The researchers compared the patients’ SAGE test scores to those from the MMSE, which is administered by health care professionals. The SAGE test gauges the test taker’s orientation, language, calculations, memory, abstraction, executive and constructional abilities. It takes approximately 10 to 15 minutes for patients to complete. The MMSE does not gauge abstractions or executive abilities It takes about 7 to 10 minutes to administer. A lower score on either test indicates increased likelihood of cognitive decline.

The patients were followed for up to 8.8 years, the researchers said.

Scharre and colleagues reported that SAGE and MMSE scores declined at annual rates of 1.91 points annually (P < .0001) and 1.68 points annually (P < .0001) respectively, for patients with mild cognitive decline that converted to Alzheimer’s disease dementia over the course of the study. SAGE and MMSE scores dropped 1.82 points annually (P < .0001) and 2.38 points annually (P < .0001), respectively, for patients who had Alzheimer’s disease dementia. Both test scores remained stable for patients who did not progress to Alzheimer’s disease dementia. Statistically significant declines from baseline scores occurred at least 6 months earlier with SAGE vs. MMSE for patients with mild cognitive decline that converted to Alzheimer’s disease dementia (14.4 points vs. 20.4 points), patients with mild cognitive impairment that did not convert to non-Alzheimer’s disease dementia (14.4 points vs. 32.9 points) and patients with Alzheimer’s disease dementia (8.3 points vs. 14.4 points).

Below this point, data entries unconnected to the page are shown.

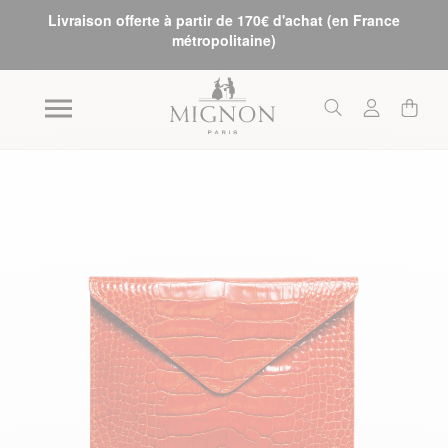
Livraison offerte à partir de 170€ d'achat (en France
métropolitaine)
Skip to the end of the images gallery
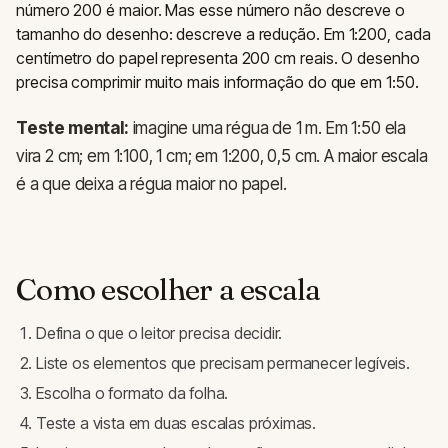
número 200 é maior. Mas esse número não descreve o
tamanho do desenho: descreve a redução. Em 1:200, cada
centímetro do papel representa 200 cm reais. O desenho
precisa comprimir muito mais informação do que em 1:50.
Teste mental:
imagine uma régua de 1 m. Em 1:50 ela
vira 2 cm; em 1:100, 1 cm; em 1:200, 0,5 cm. A maior escala
é a que deixa a régua maior no papel.
Como escolher a escala
Defina o que o leitor precisa decidir.
Liste os elementos que precisam permanecer legíveis.
Escolha o formato da folha.
Teste a vista em duas escalas próximas.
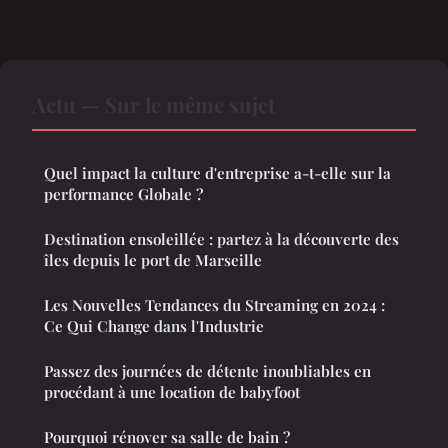
Actu — Sur le même sujet
Quel impact la culture d'entreprise a-t-elle sur la
performance Globale ?
Destination ensoleillée : partez à la découverte des
îles depuis le port de Marseille
Les Nouvelles Tendances du Streaming en 2024 :
Ce Qui Change dans l'Industrie
Passez des journées de détente inoubliables en
procédant à une location de babyfoot
Pourquoi rénover sa salle de bain ?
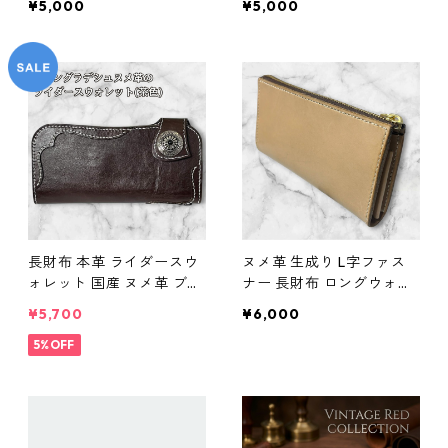
¥5,000
¥5,000
可愛い L122 革財布 ハンド
ット ロングウォレット カ
メイド
ード収納 多い 大容量 財布
おしゃれ 大人かわいい シ
ンプル レザー財布 レディ
ース財布 ギフト プレゼン
ト
長財布 本革 ライダースウ
ヌメ革 生成り L字ファス
ォレット 国産 ヌメ革 ブラ
ナー 長財布 ロングウォレ
ウン バングラデシュ l175
ット ブラウン l187 レザー
¥5,700
¥6,000
レザー 革財布 ハンドメイ
革財布 ハンドメイド 経年
ド 経年変化
5%OFF
変化 ギフト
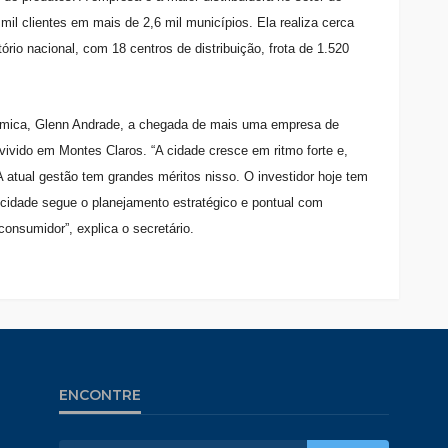
il clientes em mais de 2,6 mil municípios. Ela realiza cerca
tório nacional, com 18 centros de distribuição, frota de 1.520
nômica, Glenn Andrade, a chegada de mais uma empresa de
vido em Montes Claros. “A cidade cresce em ritmo forte e,
 atual gestão tem grandes méritos nisso. O investidor hoje tem
 cidade segue o planejamento estratégico e pontual com
onsumidor”, explica o secretário.
ENCONTRE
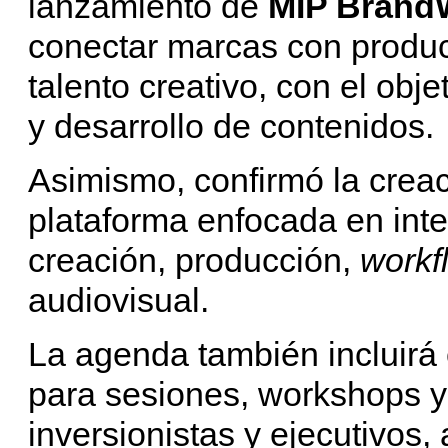
lanzamiento de
MIP Brand
conectar marcas con product
talento creativo, con el obj
y desarrollo de contenidos.
Asimismo, confirmó la crea
plataforma enfocada en inteli
creación, producción,
workf
audiovisual.
La agenda también incluirá
para sesiones, workshops y
inversionistas y ejecutivos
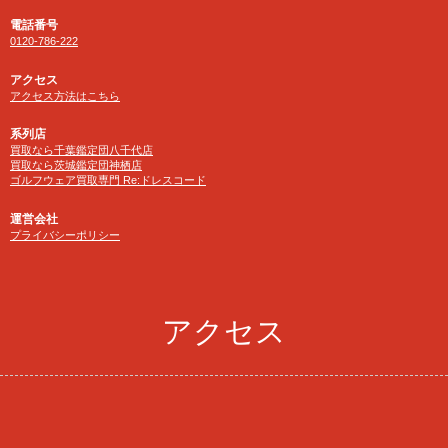
電話番号
0120-786-222
アクセス
アクセス方法はこちら
系列店
買取なら千葉鑑定団八千代店
買取なら茨城鑑定団神栖店
ゴルフウェア買取専門 Re:ドレスコード
運営会社
プライバシーポリシー
アクセス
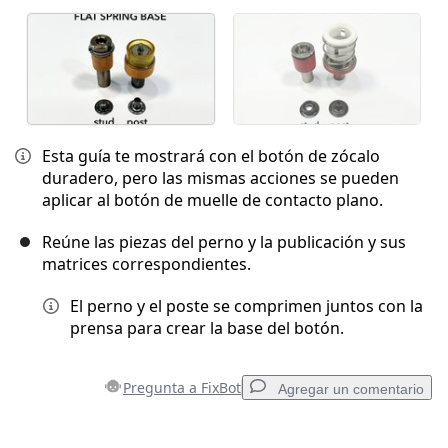
Esta guía te mostrará con el botón de zócalo
duradero, pero las mismas acciones se pueden
aplicar al botón de muelle de contacto plano.
Reúne las piezas del perno y la publicación y sus
matrices correspondientes.
El perno y el poste se comprimen juntos con la
prensa para crear la base del botón.
Pregunta a FixBot
Agregar un comentario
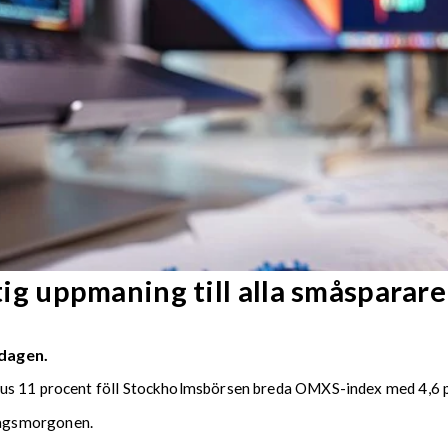
 uppmaning till alla småsparare
dagen.
nus 11 procent föll Stockholmsbörsen breda OMXS-index med 4,6 
dagsmorgonen.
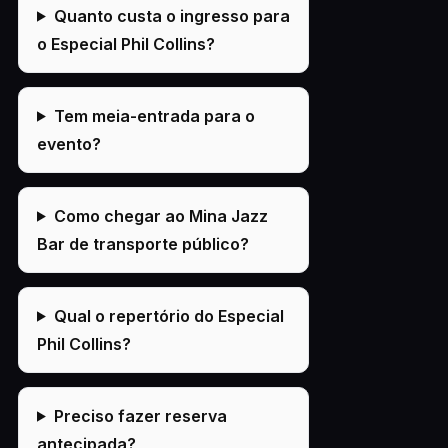
Quanto custa o ingresso para
o Especial Phil Collins?
Tem meia-entrada para o
evento?
Como chegar ao Mina Jazz
Bar de transporte público?
Qual o repertório do Especial
Phil Collins?
Preciso fazer reserva
antecipada?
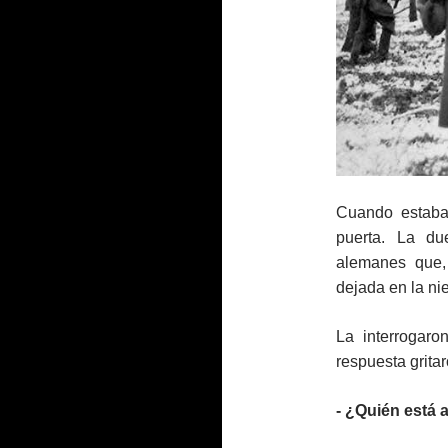
Cuando estaba
puerta. La du
alemanes que,
dejada en la ni
La interrogar
respuesta gritar
‑
¿Quién está a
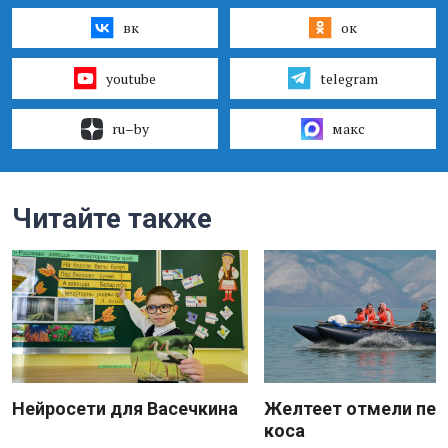
вк
ок
youtube
telegram
ru–by
макс
Читайте также
Нейросети для Васечкина
Желтеет отмели пес
коса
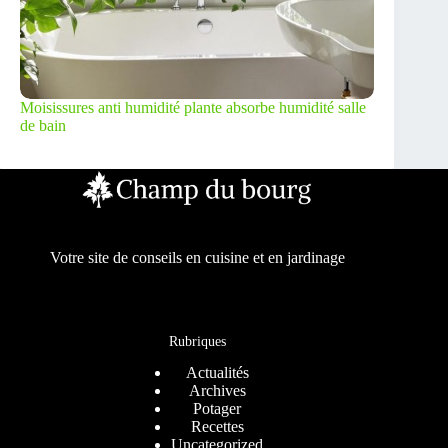
Moisissures anti humidité plante absorbe humidité salle
de bain
Votre site de conseils en cuisine et en jardinage
Rubriques
Actualités
Archives
Potager
Recettes
Uncategorized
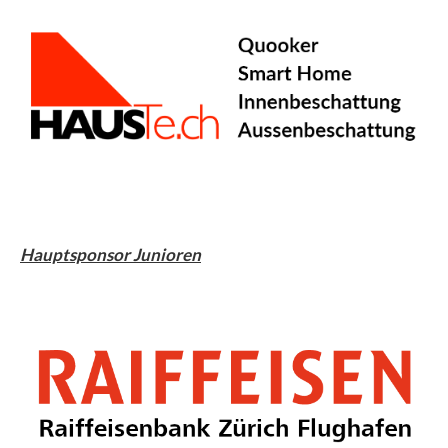
Hauptsponsor Junioren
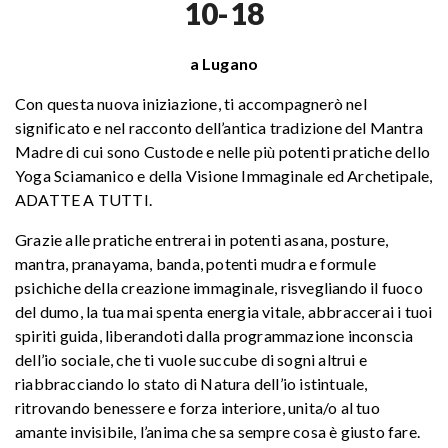
10-18
a Lugano
Con questa nuova iniziazione, ti accompagnerò nel
significato e nel racconto dell’antica tradizione del Mantra
Madre di cui sono Custode e nelle più potenti pratiche dello
Yoga Sciamanico e della Visione Immaginale ed Archetipale,
ADATTE A TUTTI.
Grazie alle pratiche entrerai in potenti asana, posture,
mantra, pranayama, banda, potenti mudra e formule
psichiche della creazione immaginale, risvegliando il fuoco
del dumo, la tua mai spenta energia vitale, abbraccerai i tuoi
spiriti guida, liberandoti dalla programmazione inconscia
dell’io sociale, che ti vuole succube di sogni altrui e
riabbracciando lo stato di Natura dell’io istintuale,
ritrovando benessere e forza interiore, unita/o al tuo
amante invisibile, l’anima che sa sempre cosa è giusto fare.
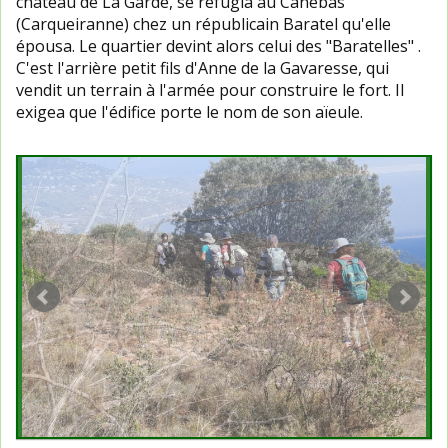
château de La Garde, se réfugia au Canebas
(Carqueiranne) chez un républicain Baratel qu'elle
épousa. Le quartier devint alors celui des "Baratelles" .
C'est l'arrière petit fils d'Anne de la Gavaresse, qui
vendit un terrain à l'armée pour construire le fort. Il
exigea que l'édifice porte le nom de son aïeule.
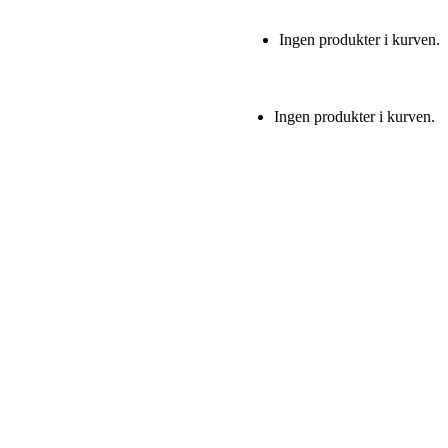
Ingen produkter i kurven.
Ingen produkter i kurven.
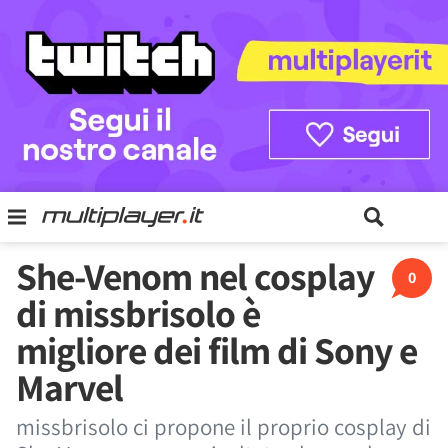
She-Venom nel cosplay
0
di missbrisolo è
migliore dei film di Sony e
Marvel
missbrisolo ci propone il proprio cosplay di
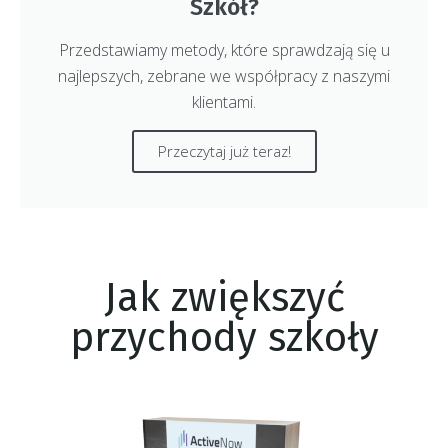
Szkół?
Przedstawiamy metody, które sprawdzają się u
najlepszych, zebrane we współpracy z naszymi
klientami.
Przeczytaj już teraz!
Jak zwiększyć
przychody szkoły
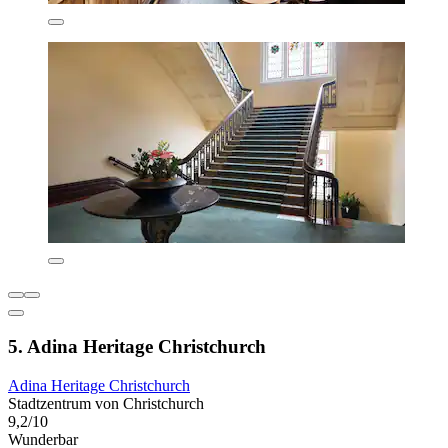
5. Adina Heritage Christchurch
Adina Heritage Christchurch
Stadtzentrum von Christchurch
9,2/10
Wunderbar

“If the clinical provider who is regularly obtaining SAGE assessments records a two- to three-point drop or more in 12 to 18 months, this represents a significant decline in their patient’s score and is predictive (over 80% specificity) that the individual will eventually develop dementia,” Scharre said. “This provides some time for intervention. Effective screening using a tool like SAGE leads to early identification of mild cognitive impairment, which allows the provider to consider more potential treatment options for the patient and to be able to treat earlier in the disease course, all of which typically provides improved patient outcomes.”

He recommended that primary care physicians administer SAGE when they or a caregiver notice that patients are “declining in their cognitive abilities from their usual baseline skills,” such as forgetting things more frequently, experiencing greater difficulty finding a word, “losing their sense of direction more easily, having more trouble using technology, or not making as wise decisions or judgments as they are accustomed to making.” Scharre also said that SAGE, which is available online or in paper form, should be administered every 6 months to monitor for changes in scores or when cognitive issues arise.

References

Scharre DW, et al. Alzheimer's Res Therp. 2021;doi:10.1186/s13195-021-00930-4.